Si cette convergence n'est pas possible, alors le risque est double :

– si la coopération est maintenue, elle aboutit à de multiples versions d'un même produit qui annihilent largement son intérêt – budgétaire, opérationnel, industriel et stratégique. L'exemple-type est le programme de frégates franco-italien FREMM, si différentes qu'elles se font concurrence à l'export… ;

– la coopération peut échouer. Ce fut le cas, en 1985, de la France qui s'est retirée de l'Eurofighter pour développer seule le Rafale, n'ayant pas réussi à obtenir de ses partenaires l'avion dont elle avait besoin.

Cette convergence des besoins est naturellement plus facile en bilatéral. Le choix de la France et de l'Allemagne d'avancer ensemble sur le SCAF et le MGCS est donc pertinent de ce point de vue. Toutefois, comme nous l'avons constaté en Italie, certains États membres peuvent être frustrés de se voir ainsi écartés. Le risque est qu'ils lancent leurs propres programmes et concurrencent à terme l'équipement franco-allemand ou qu'ils achètent « sur étagère » l'équivalent américain. Dans tous les cas, c'est l'industrie de défense européenne qui sera affaiblie.
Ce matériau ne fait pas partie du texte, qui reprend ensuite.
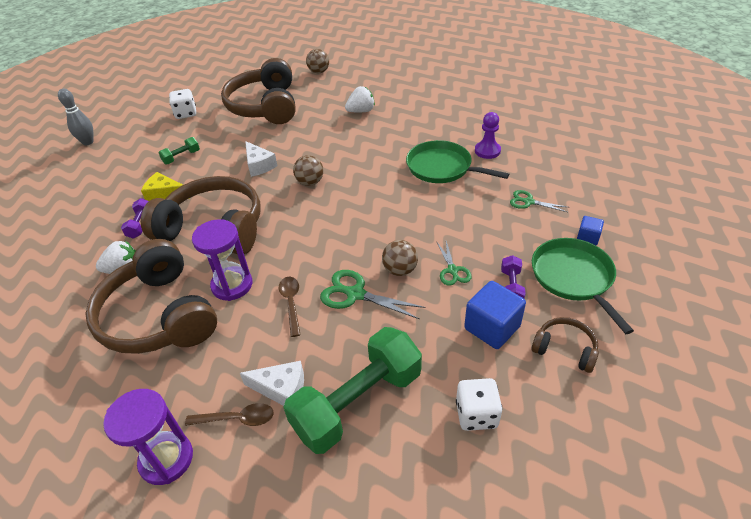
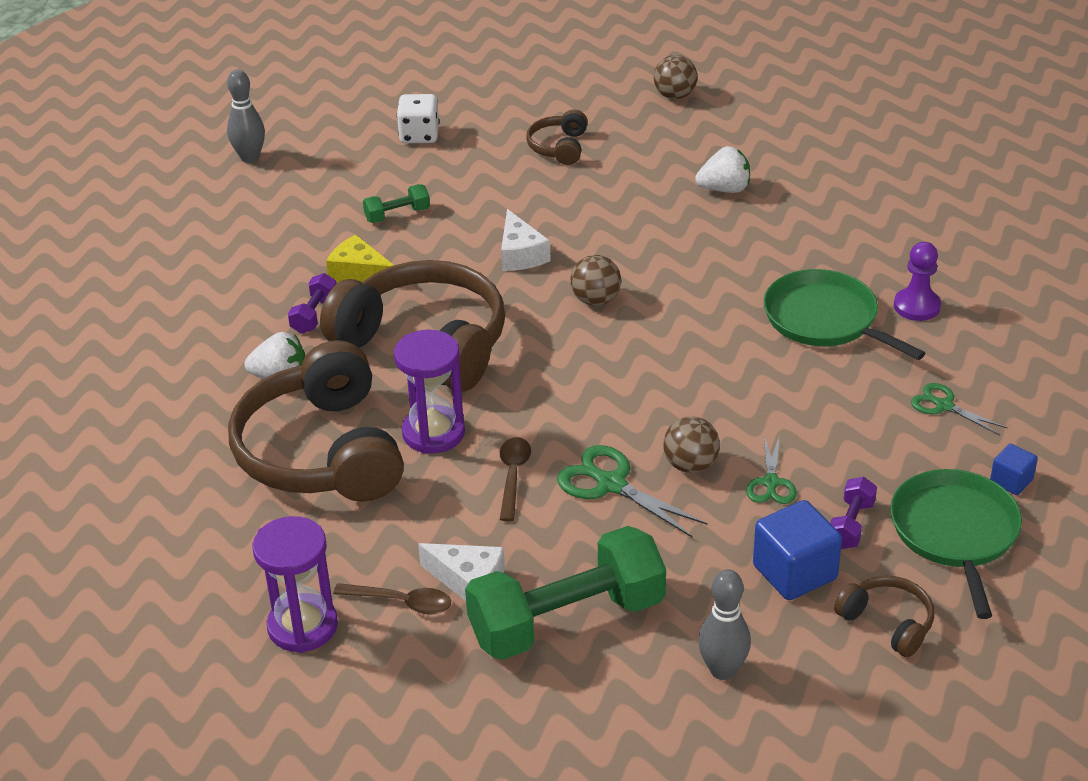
camera: 15 degrees right, 5 degrees down
brown headphones [221,58,296,124] -> brown headphones [526,109,588,165], size x0.45
white dice [456,378,502,431] -> grey bowling pin [698,570,751,680]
La France et l'Allemagne doivent donc réfléchir à élargir, dans une certaine mesure et peut-être après un certain délai, leurs coopérations bilatérales.

Enfin, s'agissant plus spécifiquement de la France, notre pays ne doit pas céder à la tentation de la coopération pour la coopération et s'interroger, au cas par cas, sur la plus-value de celle-ci par rapport à un programme national, comme le demande d'ailleurs la dernière Revue stratégique de Défense et de Sécurité nationale.

J'en viens alors à ma deuxième question : quelle forme pour ces coopérations ? Qui dit coopération dit plusieurs entreprises européennes, souvent concurrentes, qui doivent travailler ensemble (ainsi que leurs sous-traitants), avec tous les risques qui en résultent s'agissant de la gestion de projet. En effet, une fois que les gouvernements se sont accordés sur les spécifications de l'équipement, il leur faut faire de même sur la répartition des tâches entre les différentes entreprises impliquées. Celle-ci se fait en fonction de leur contribution financière : plus un État met d'argent dans le programme, plus il bénéficie d'un « retour » important pour ses entreprises nationales. Cette répartition géographique des tâches est inévitable dans les programmes d'armement européens et elle est source de frictions entre les États, qui tous cherchent évidemment à maximiser leur retour. Elle complique aussi considérablement, tout en la renchérissant, la production de l'équipement qui est ainsi éclatée entre les différents pays. Nous avons tous en mémoire les déboires, les retards et les surcoûts de l'A400M, lesquels découlent avant tout d'une mauvaise gestion de projets liée à des interférences politiques.

Une industrie de défense européenne plus concentrée autour d'entreprises leaders permettrait de pallier ces risques. Toutefois, les concentrations sont politiquement difficiles compte tenu de leurs conséquences sociales et stratégiques. En effet, elles impliquent une spécialisation des différents sites implantés dans les pays européens concernés.

Les conséquences sont doubles : les États concernés doivent accepter d'abandonner aux autres certaines compétences stratégiques. Un tel abandon implique une dépendance mutuelle et, par conséquent, un haut degré de confiance entre ces mêmes États. Les États concernés doivent aussi accepter que les doublons industriels soient supprimés, avec pour conséquence des fermetures de sites et la fin des emplois qu'ils procuraient aux populations auparavant. En effet, sans une telle spécialisation, l'intégration perd l'un de ses principaux avantages économiques.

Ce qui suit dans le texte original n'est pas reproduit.